Once you have read the listing, write it all out exactly.

* **DATA FOR ANALYSIS**:
---------------
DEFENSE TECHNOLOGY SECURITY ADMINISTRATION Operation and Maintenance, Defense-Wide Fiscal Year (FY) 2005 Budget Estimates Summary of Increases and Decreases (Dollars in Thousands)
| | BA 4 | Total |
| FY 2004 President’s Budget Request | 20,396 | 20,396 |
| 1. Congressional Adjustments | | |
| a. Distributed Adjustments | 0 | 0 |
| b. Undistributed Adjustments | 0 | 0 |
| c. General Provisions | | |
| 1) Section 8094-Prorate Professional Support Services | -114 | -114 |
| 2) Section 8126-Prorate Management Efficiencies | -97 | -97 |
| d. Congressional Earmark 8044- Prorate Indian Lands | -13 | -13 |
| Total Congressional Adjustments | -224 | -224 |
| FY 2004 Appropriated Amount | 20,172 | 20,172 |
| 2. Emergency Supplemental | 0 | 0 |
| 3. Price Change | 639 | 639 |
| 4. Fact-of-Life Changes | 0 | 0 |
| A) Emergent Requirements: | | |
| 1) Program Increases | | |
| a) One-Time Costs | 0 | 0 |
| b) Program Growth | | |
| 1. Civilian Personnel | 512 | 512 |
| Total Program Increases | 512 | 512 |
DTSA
---------------
* **EXERCISE ANSWER**:
DEFENSE TECHNOLOGY SECURITY ADMINISTRATION Operation and Maintenance, Defense-Wide Fiscal Year (FY) 2005 Budget Estimates Summary of Increases and Decreases (Dollars in Thousands)
| | BA 4 | Total |
| FY 2004 President’s Budget Request | 20,396 | 20,396 |
| 1. Congressional Adjustments | | |
| a. Distributed Adjustments | 0 | 0 |
| b. Undistributed Adjustments | 0 | 0 |
| c. General Provisions | | |
| 1) Section 8094-Prorate Professional Support Services | -114 | -114 |
| 2) Section 8126-Prorate Management Efficiencies | -97 | -97 |
| d. Congressional Earmark 8044- Prorate Indian Lands | -13 | -13 |
| Total Congressional Adjustments | -224 | -224 |
| FY 2004 Appropriated Amount | 20,172 | 20,172 |
| 2. Emergency Supplemental | 0 | 0 |
| 3. Price Change | 639 | 639 |
| 4. Fact-of-Life Changes | 0 | 0 |
| A) Emergent Requirements: | | |
| 1) Program Increases | | |
| a) One-Time Costs | 0 | 0 |
| b) Program Growth | | |
| 1. Civilian Personnel | 512 | 512 |
| Total Program Increases | 512 | 512 |
DTSA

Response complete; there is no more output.